Four points to consider before setting up a direct marketing capability

Four points to consider before setting up a direct marketing capability

The insurance and banking industries have led the way in disrupting the face-to-face (broker) sales processes by building very strong internal direct sales capabilities.
They’ve done this using call centres and online platforms to acquire large volumes of new clients. The retail sector, other financial services and subscriptions businesses are all looking to replicate this model for themselves, with the aim being to acquire new clients at a much lower cost.
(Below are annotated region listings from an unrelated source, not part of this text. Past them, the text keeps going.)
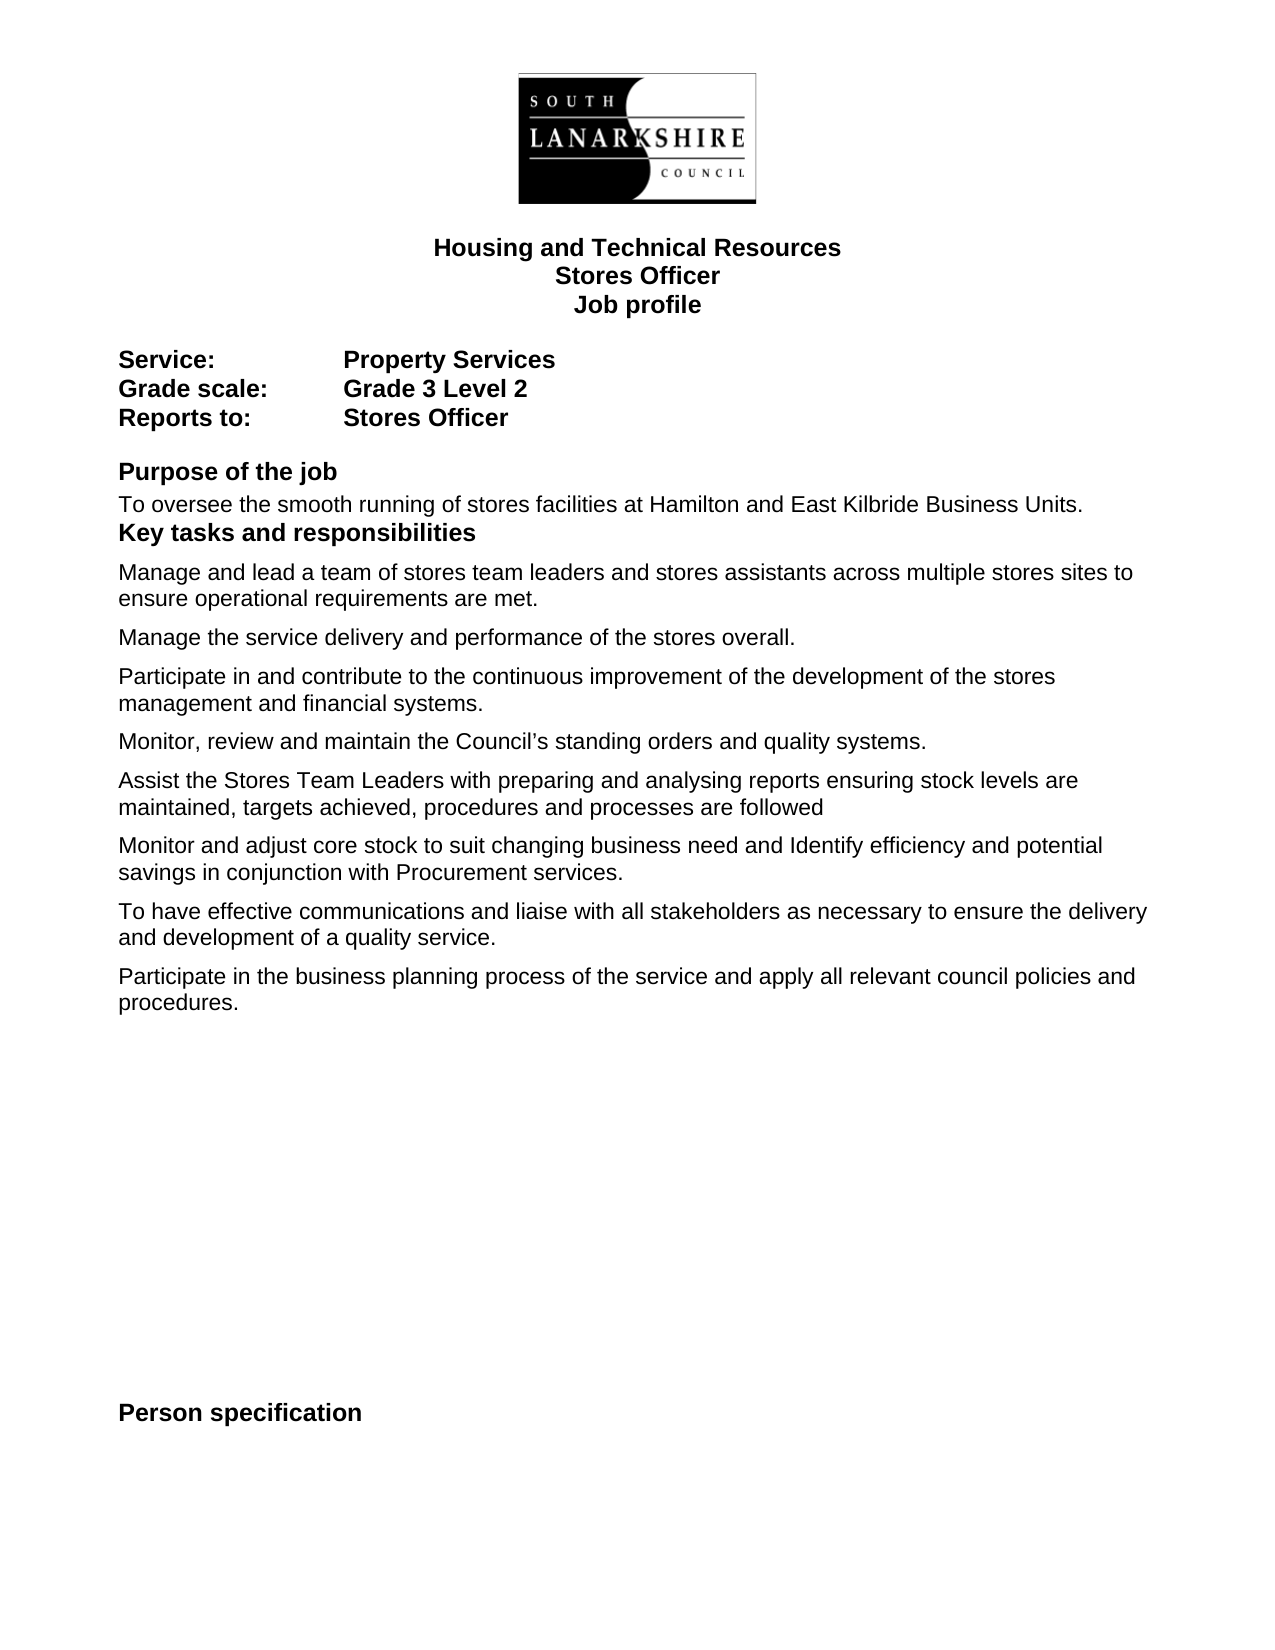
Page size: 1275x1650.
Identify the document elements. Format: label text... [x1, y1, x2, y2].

text Participate in and contribute to the continuous improvement of the development of the stores management and financial systems. [118, 663, 1157, 716]
text To oversee the smooth running of stores facilities at Hamilton and East Kilbride Business Units. [118, 491, 1157, 518]
text Monitor and adjust core stock to suit changing business need and Identify efficiency and potential savings in conjunction with Procurement services. [118, 832, 1157, 885]
text To have effective communications and liaise with all stakeholders as necessary to ensure the delivery and development of a quality service. [118, 898, 1157, 950]
text Grade scale: Grade 3 Level 2 [118, 374, 1157, 403]
subtitle Key tasks and responsibilities [118, 518, 1157, 547]
text Monitor, review and maintain the Council’s standing orders and quality systems. [118, 728, 1157, 755]
text Participate in the business planning process of the service and apply all relevant council policies and procedures. [118, 963, 1157, 1016]
text Assist the Stores Team Leaders with preparing and analysing reports ensuring stock levels are maintained, targets achieved, procedures and processes are followed [118, 767, 1157, 820]
subtitle Housing and Technical Resources Stores Officer Job profile [118, 233, 1157, 319]
subtitle Purpose of the job [118, 456, 1157, 485]
text Manage and lead a team of stores team leaders and stores assistants across multiple stores sites to ensure operational requirements are met. [118, 559, 1157, 612]
text Service: Property Services [118, 345, 1157, 374]
subtitle Person specification [118, 1398, 1157, 1427]
text Manage the service delivery and performance of the stores overall. [118, 624, 1157, 651]
text Reports to: Stores Officer [118, 403, 1157, 431]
Below are four key points to consider before building a direct marketing capability within your business:

1. Products that can easily be sold over the phone and/or online

If you plan to sell your products online or in a call centre, the sales process must be short and straightforward. There should only be a few questions required and you should be able to collect banking details easily or enable a simple online checkout process, as well as including any disclosures.

Agents should not be spending 30 minutes or more on a phone call trying to sell your products. The best direct insurers have these sales calls down to 15-20 minutes; allowing their agents be more productive and close more deals.
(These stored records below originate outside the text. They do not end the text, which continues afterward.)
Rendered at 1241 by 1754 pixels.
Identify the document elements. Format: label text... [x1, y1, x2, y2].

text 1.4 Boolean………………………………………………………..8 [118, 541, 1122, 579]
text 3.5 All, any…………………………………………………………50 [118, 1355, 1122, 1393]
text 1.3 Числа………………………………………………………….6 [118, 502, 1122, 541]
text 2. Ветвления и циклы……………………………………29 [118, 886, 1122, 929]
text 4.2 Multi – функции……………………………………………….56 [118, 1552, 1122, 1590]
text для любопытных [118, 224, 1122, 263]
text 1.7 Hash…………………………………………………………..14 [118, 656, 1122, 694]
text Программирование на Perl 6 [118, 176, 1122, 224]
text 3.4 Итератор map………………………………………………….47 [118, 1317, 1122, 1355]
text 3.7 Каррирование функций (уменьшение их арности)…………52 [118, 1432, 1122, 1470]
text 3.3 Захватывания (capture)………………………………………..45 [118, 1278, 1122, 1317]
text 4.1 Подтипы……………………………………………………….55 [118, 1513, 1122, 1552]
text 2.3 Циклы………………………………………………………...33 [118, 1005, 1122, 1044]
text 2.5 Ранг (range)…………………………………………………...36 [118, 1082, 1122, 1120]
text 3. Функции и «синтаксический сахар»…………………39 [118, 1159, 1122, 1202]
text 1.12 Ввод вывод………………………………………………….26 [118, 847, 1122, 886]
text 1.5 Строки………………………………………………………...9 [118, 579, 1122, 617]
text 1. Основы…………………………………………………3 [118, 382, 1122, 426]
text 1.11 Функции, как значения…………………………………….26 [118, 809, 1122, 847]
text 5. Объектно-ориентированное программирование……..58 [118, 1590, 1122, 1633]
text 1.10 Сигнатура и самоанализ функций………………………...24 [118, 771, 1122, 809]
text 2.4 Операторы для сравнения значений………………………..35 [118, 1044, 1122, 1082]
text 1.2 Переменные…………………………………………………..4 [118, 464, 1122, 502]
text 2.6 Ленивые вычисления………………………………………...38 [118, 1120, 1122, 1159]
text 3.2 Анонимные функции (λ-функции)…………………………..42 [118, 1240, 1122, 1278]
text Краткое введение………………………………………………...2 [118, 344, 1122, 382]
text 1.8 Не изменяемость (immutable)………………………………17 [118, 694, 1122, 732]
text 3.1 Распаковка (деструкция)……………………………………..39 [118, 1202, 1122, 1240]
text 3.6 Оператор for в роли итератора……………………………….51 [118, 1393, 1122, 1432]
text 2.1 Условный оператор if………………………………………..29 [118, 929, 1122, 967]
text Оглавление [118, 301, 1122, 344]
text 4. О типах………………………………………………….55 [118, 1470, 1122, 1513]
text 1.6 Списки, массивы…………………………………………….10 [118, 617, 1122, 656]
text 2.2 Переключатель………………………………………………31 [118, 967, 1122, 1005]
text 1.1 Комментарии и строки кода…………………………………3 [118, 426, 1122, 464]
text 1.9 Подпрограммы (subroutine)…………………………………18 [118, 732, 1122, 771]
2. Know your Cost per Acquisition targets before you start

Your finance team should be able to tell you upfront what you can spend to acquire a new client. Your Cost per Acquisition (CPA) is made up of your marketing cost and sales cost. If you can only spend R1000 to acquire a new client, the minute you start spending R1001, your business model is not working. Anything under R1000 and your ability to access more budget should be an easy sell internally.

3. Discipline in measuring your metrics

I can’t emphasis how important this is. Your entire marketing and sales organisation must align to the business metrics and CPA targets set. This means aligning all their KPIs and performance measures to these metrics. Ideally you should be measuring the return on marketing activities in real time. There are technology platforms available that can manage and measure all your marketing activites and returns in real time. Use them!

4. Strike a balance between operations and marketing

There is no point in overwhelming your call centre with potential new clients when they do not have the capacity to manage them. If an agent can only call 20 clients per day and you’re providing them with 21, the sales made will not increase and the agent will start becoming inefficient. The same can be said for providing too few clients to your agents. Your marketing and sales teams need to plan together carefully and map out the operational capability against the marketing plan for the whole year or two ahead.

Getting these basic building blocks right can mean a rapid increase in new clients and will allow for scale in a sustainable and well controlled manner.